Glücksspiel verboten, Automaten bleiben

Einarmige Banditen in Automatenlokalen gehören nach dem Aus für das kleine Glücksspiel zwar der Vergangenheit an, Automaten wird es aber dennoch genug geben. Finden wird man diese in den Casinos der Stadt.

Wenn die Lizenz für das kleine Glücksspiel Ende 2014 ausläuft, müssen die Automaten in den Hinterzimmern von Lokalen verschwinden. Auch so genannte Zweierkabäuschen gehören dann der Vergangenheit an. Automaten wird es aber wie bisher in den Casinos geben. In Wien wird es ab 2014 nicht mehr nur ein Casino geben, sondern drei, da die Anzahl der Lizenzen erhöht wird. Für jedes einzelne Casino sind bis zu 500 Automaten durchaus denkbar.

Lotterien wollen sich absprechen

Zusätzlich gäbe es noch die Möglichkeit, über eine bundesweite Konzession so genannte Video-Lotterie-Terminals in extra dafür eingerichteten Salons aufzustellen. Diese Konzession gehört derzeit den Österreichischen Lotterien, in den nächsten Monaten wird auch sie neu vergeben. Lotterien-Vorstand Friedrich Stickler betonte aber stets, dass solche Terminals nur in Betrieb gehen, wenn die Stadt das auch will - ansonsten werde man darauf verzichten. Eine Entscheidung dazu gibt es noch nicht.

Mann spielt bei Glücksspiel-Automat
APA/GEORG HOCHMUTH

55 Mio. Euro Steuergeld bisher für Stadt

Bis zum Verbot des kleines Glücksspiels auf Landesebene in Wien gab es innerhalb der SPÖ heftige Diskussionen. Eine breite Front war gegen das Aus. Spielerschützer warfen der Stadtregierung deshalb vor, sich auf Kosten von sozial Schwachen zu bereichern. Das Automatenspiel spülte der Stadt Wien jährlich rund 55 Mio. Euro in die Kassen.

Die zuständige Stadträtin Ulli Sima im Wortlaut:
„Das war der kleinste gemeinsame Nenner.“

Möglich wurde die überraschende Einigung beim kleinen Glücksspiel nun dadurch, dass SPÖ und Grüne kein neues Landesgesetz beschließen. Damit werden mit 31. Dezember 2014 die Lizenzen unter anderem für die kleinen Automatenkabinen, auch Zweier-Kabäuschen genannt, auslaufen. Neue werden nicht mehr vergeben.

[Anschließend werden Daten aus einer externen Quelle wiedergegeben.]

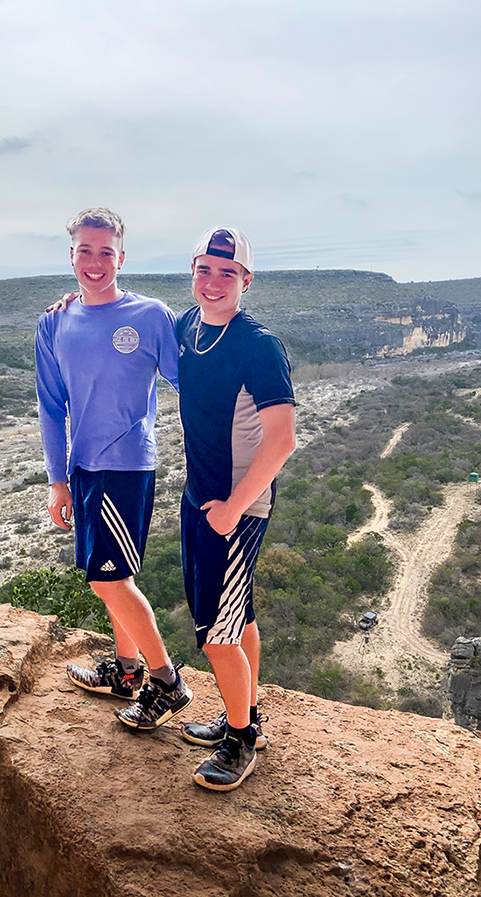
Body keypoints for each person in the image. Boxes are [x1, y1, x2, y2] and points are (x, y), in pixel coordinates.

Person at [34, 207, 192, 731]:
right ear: (71, 255)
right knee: (109, 576)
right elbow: (51, 406)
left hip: (126, 466)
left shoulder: (150, 316)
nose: (95, 261)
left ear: (121, 256)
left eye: (106, 251)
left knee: (110, 580)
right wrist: (57, 479)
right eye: (85, 250)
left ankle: (166, 682)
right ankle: (125, 672)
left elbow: (187, 383)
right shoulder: (54, 321)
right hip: (82, 468)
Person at [177, 226, 296, 792]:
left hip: (235, 507)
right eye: (205, 269)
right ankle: (243, 715)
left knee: (216, 636)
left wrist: (231, 509)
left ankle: (241, 740)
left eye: (227, 273)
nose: (214, 281)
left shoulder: (258, 344)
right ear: (194, 272)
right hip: (199, 498)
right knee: (238, 617)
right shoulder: (187, 327)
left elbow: (282, 439)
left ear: (246, 280)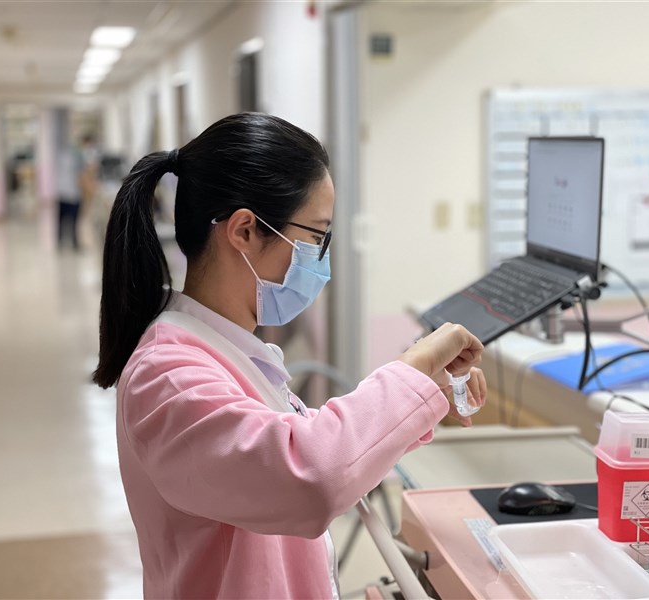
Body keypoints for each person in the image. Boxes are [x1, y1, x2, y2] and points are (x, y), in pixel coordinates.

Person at [93, 112, 486, 599]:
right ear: (244, 231)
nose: (321, 258)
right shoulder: (168, 376)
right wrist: (412, 370)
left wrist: (422, 392)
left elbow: (296, 443)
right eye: (316, 236)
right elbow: (306, 475)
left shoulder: (226, 350)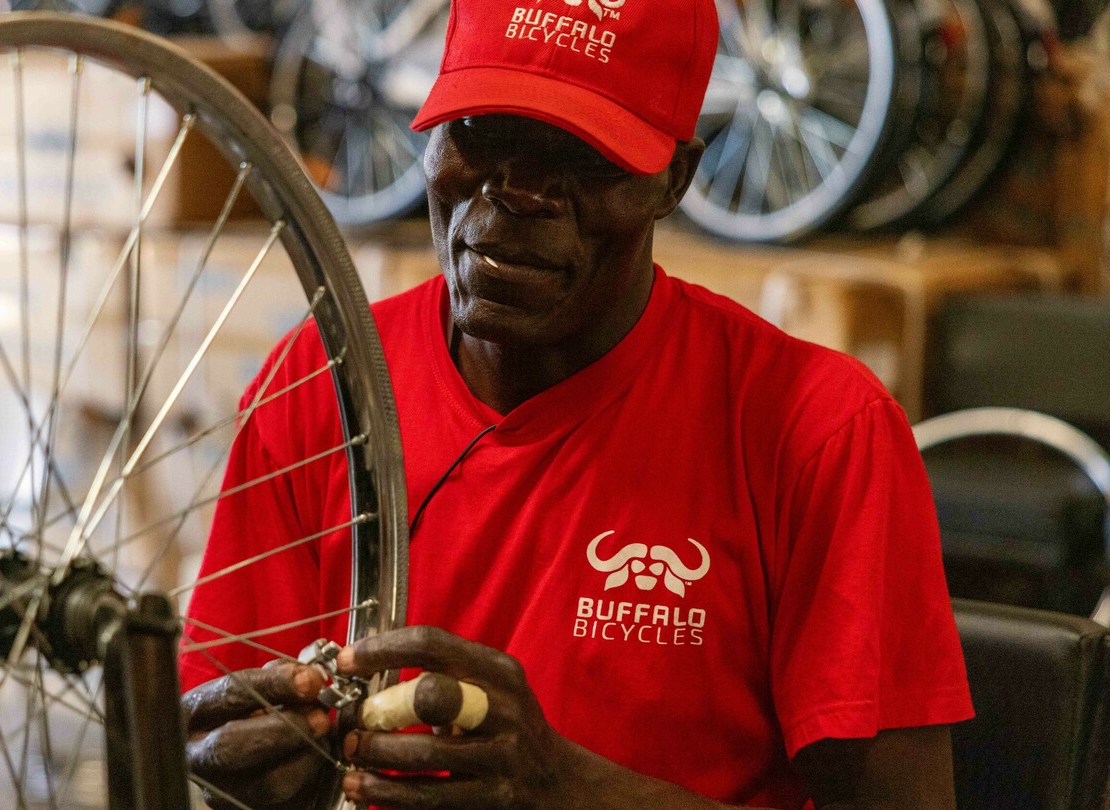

Unberührt davon bleiben aber jene Automaten, die in die Kompetenz des Bundes fallen. Das sind die zentralvernetzten Geräte der Lotterien und Spielkasinos. Wer die Bundeskonzessionen für den Betrieb dieser Automaten bekommt, ist noch offen. Derartige Automaten können prinzipiell auch gegen den Willen von Bundesländern aufgestellt werden.